What is expected >>
Output exactly the lines below, starting with the line that has "[32,549,69,560] Build ->" and going on through the line that has "[32,617,127,630] How to", both included, and no other lines.

Supplied material >>
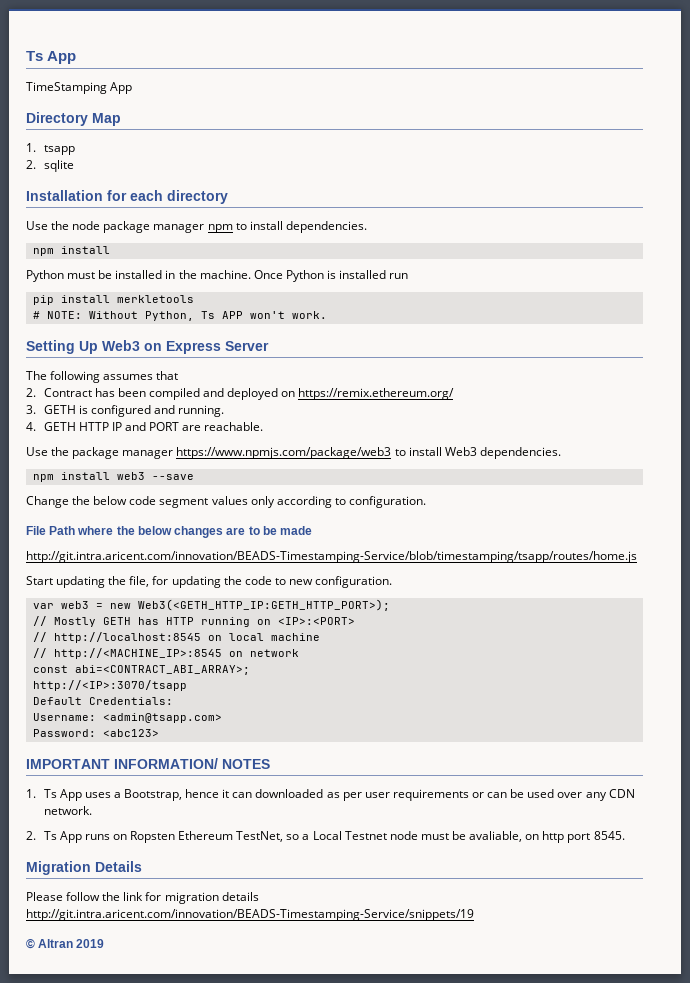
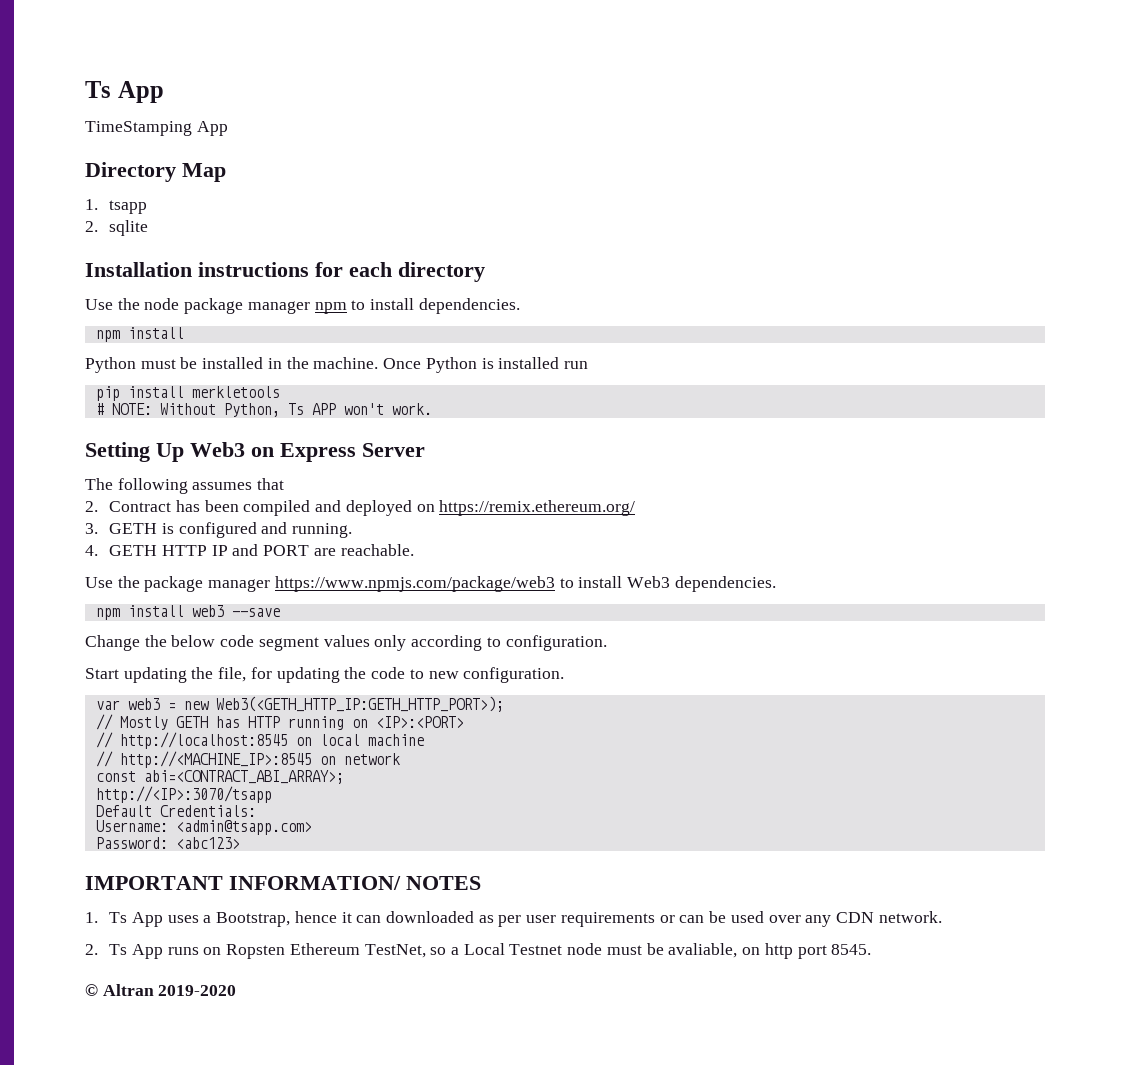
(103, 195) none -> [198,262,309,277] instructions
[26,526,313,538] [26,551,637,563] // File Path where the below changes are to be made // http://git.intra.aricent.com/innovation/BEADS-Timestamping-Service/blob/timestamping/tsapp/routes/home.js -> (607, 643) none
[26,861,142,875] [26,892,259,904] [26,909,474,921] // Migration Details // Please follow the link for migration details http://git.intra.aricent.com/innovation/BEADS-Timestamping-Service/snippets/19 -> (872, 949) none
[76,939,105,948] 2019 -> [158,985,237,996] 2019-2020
* * *
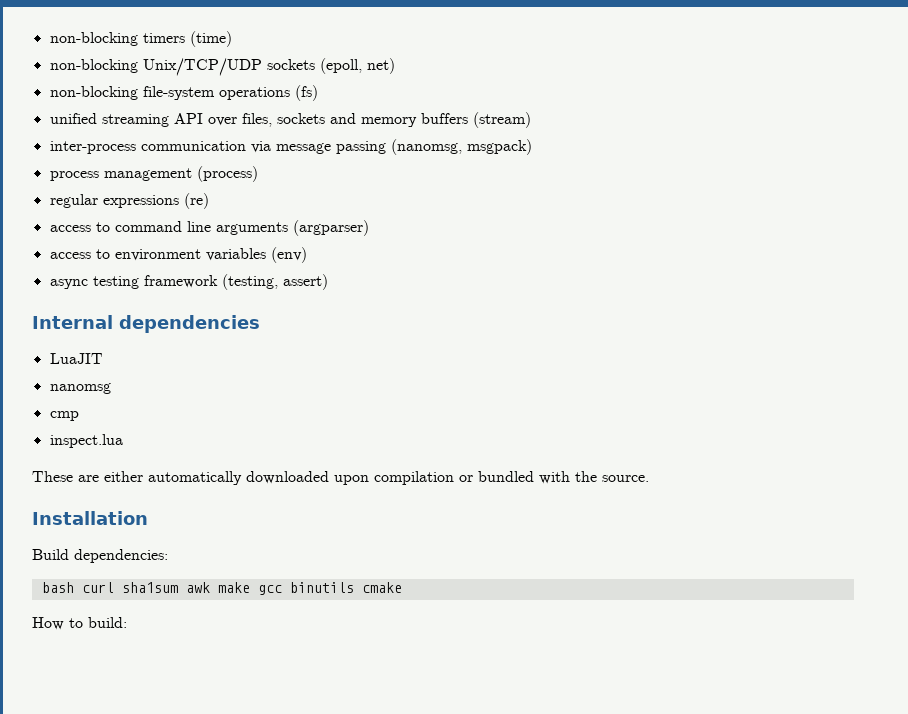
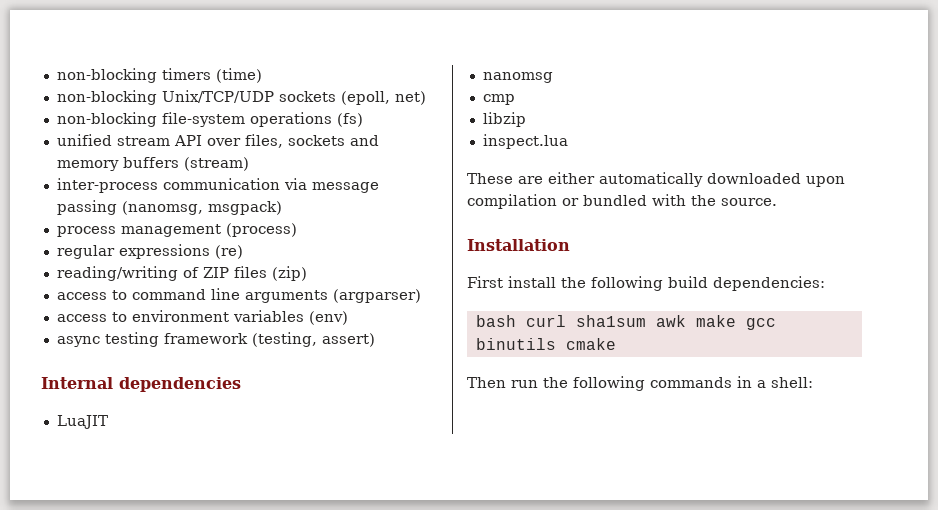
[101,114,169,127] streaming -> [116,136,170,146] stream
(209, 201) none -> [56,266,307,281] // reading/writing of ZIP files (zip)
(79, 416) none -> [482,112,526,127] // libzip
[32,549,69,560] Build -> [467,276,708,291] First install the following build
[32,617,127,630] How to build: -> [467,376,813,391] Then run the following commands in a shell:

Response area >>
[32,549,69,560] Build -> [467,276,708,291] First install the following build
[32,617,127,630] How to build: -> [467,376,813,391] Then run the following commands in a shell:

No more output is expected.